After a two-year hiatus enforced upon us by the coronavirus pandemic, we managed to organize the 28th Security 2022 conference. This is the largest independent event in the Czech Republic to focus on cybersecurity and took place on Tuesday 7 June in Prague.
“We are glad that this year we managed to successfully build on previous years,” said Igor Čech, marketing manager at AEC, adding: “We are pleased that we could once again meet everyone in person, and I really appreciate the big turnout.”
The lectures, covering the most topical cyber security issues of the day, were divided into two parallel sessions. They were attended by 580 registered participants. This year’s event was dominated by topics related to Covid-19 and, in particular, the war in Ukraine.

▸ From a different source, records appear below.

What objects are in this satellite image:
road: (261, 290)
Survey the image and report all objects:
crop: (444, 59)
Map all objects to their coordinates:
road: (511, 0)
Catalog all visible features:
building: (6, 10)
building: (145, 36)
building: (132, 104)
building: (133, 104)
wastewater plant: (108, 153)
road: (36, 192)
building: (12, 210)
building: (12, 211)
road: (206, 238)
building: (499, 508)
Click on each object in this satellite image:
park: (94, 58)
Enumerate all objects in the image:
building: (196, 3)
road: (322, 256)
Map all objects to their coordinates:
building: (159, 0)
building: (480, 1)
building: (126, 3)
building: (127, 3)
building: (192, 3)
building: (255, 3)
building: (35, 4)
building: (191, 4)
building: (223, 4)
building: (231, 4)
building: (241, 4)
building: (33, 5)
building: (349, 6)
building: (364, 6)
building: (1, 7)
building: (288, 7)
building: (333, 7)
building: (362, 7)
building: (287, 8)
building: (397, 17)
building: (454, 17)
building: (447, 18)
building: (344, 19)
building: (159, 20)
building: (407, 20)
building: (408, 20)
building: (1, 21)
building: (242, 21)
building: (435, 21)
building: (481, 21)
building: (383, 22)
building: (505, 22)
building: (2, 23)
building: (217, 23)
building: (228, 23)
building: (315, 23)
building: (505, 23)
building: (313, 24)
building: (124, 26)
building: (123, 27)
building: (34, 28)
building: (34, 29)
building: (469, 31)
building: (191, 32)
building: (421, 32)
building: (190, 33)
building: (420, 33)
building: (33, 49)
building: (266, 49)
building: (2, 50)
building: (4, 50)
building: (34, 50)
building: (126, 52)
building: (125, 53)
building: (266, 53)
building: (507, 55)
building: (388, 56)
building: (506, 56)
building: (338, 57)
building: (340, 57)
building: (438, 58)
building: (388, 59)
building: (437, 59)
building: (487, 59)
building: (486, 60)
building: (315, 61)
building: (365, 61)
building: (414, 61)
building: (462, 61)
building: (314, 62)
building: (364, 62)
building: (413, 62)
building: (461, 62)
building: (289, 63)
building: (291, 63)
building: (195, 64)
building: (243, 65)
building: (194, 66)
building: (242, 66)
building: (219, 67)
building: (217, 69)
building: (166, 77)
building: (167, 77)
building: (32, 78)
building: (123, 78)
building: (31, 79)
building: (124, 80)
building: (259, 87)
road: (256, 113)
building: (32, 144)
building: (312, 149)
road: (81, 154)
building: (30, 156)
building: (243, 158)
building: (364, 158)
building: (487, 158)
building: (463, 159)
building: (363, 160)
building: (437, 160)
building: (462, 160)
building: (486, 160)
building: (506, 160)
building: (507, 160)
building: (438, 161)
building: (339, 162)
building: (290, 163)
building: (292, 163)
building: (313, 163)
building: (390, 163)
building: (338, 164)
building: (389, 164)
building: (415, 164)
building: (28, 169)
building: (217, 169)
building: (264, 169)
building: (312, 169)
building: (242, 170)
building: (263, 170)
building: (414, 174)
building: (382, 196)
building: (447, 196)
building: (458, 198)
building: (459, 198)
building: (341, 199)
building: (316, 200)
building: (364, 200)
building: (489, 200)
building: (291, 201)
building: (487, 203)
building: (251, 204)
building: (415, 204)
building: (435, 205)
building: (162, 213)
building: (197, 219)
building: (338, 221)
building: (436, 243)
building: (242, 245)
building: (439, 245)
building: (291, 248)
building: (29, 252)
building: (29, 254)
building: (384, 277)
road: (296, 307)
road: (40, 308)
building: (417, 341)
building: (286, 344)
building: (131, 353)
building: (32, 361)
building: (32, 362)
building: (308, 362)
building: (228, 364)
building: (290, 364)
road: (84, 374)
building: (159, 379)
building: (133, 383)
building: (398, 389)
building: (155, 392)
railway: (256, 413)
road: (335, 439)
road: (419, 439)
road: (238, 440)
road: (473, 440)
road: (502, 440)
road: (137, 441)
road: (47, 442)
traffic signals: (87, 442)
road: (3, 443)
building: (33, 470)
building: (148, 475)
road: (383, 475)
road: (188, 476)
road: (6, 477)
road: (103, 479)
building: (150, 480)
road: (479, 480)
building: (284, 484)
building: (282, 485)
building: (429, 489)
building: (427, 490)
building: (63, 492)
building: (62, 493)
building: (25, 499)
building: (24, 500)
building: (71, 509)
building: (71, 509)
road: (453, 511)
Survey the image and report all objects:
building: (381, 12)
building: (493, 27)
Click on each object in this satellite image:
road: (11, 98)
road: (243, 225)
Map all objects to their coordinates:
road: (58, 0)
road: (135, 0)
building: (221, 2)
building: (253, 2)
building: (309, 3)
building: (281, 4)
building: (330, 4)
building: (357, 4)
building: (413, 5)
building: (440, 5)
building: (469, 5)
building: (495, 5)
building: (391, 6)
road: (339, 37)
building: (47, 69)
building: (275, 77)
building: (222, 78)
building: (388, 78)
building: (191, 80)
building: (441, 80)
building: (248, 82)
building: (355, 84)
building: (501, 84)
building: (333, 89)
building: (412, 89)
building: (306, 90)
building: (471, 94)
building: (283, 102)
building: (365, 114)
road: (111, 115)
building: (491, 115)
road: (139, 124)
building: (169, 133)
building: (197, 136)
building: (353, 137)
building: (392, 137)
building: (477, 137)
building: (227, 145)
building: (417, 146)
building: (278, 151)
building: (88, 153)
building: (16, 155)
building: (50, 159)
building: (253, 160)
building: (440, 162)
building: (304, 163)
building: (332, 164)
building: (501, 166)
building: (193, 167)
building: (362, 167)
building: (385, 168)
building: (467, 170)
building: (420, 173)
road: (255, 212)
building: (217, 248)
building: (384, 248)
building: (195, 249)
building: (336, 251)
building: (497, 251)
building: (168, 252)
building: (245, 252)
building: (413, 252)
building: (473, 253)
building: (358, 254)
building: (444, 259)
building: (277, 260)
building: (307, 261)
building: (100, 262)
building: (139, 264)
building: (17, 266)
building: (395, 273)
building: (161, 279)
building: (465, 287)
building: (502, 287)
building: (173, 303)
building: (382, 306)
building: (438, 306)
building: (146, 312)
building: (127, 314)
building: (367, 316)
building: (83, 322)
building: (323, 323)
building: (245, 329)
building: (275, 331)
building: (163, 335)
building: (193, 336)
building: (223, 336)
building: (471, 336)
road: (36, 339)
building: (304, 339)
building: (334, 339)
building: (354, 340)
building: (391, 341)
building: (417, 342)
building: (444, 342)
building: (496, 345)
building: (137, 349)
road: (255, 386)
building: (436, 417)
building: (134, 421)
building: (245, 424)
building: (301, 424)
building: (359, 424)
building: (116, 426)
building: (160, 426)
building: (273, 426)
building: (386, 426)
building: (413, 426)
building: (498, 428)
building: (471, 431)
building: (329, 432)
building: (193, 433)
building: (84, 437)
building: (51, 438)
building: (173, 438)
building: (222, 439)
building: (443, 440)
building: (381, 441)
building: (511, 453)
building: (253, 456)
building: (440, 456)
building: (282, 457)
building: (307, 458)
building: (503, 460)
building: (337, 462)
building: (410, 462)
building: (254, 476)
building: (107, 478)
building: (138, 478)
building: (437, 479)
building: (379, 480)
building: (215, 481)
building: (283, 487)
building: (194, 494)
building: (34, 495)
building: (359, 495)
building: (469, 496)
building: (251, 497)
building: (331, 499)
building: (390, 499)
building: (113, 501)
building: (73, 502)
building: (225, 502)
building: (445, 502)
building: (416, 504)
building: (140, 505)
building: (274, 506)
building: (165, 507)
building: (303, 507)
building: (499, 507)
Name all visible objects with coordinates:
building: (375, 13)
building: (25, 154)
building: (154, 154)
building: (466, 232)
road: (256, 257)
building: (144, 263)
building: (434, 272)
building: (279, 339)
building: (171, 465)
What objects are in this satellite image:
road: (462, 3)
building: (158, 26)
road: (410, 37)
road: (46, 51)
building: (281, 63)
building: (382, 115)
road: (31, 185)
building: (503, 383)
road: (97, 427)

This conflict changes many of the rules. Global development scenarios are unclear, the business environment is unstable, and governments are increasingly willing to resort to tough regulations. The time when everyone did business with everyone else is over, and corporate leaders are being forced to face risks that are escalating in ways never before imagined.
In their presentation, the experts from Gartner more or less outlined this framework of current events and then proposed four possible scenarios for future developments in political and economic relations. Unfortunately, none of them even remotely envisages a return to the stability of previous years.
The packed hall also listened to our colleague, Ukrainian security specialist Yehor Safon, who filled us in on the little-known circumstances of the cyber war between Russia and Ukraine, described sophisticated attack vectors, as well as those defence techniques that have proven to be effective.
This year, 27 speakers from the Czech Republic and abroad presented their papers. The presentation by Israeli expert Paul Moskovich, who vividly described the tale of an unprepared company that failed to cope with the fatal consequences of a cyber-attack, received well-deserved attention.
So, which lectures did the Security 2022 conference participants vote for most? Firstly, the one by cryptologist Tomáš Rosa from Raiffeisenbank about the fundamental weaknesses in the security of the eRouška app, where it turned out that not all aspects played in our, the users’, favour.
Then there was the presentation by Robert Šuman, in which the head of ESET's research laboratory gave a detailed mapping and a timeline of the activities of three major pro-Russian hacker groups and their role in attacks on Ukrainian IT infrastructure.
Last but not least, the presentation by security specialists Lukáš Renec and Katarína Galanská from our company grabbed the audience’s attention. In their presentation, they gave listeners an entertaining insight into the preparation and course of a simulated social engineering attack on large banking houses in the Czech Republic.
“We are delighted with the evaluation and the feedback, it is clear that the conference met its purpose,” said Igor Čech and concluded, “The quality of the lectures, the interesting discussions and the overall friendly and shared atmosphere all contributed greatly to this. We would like to focus even more on networking in the future.”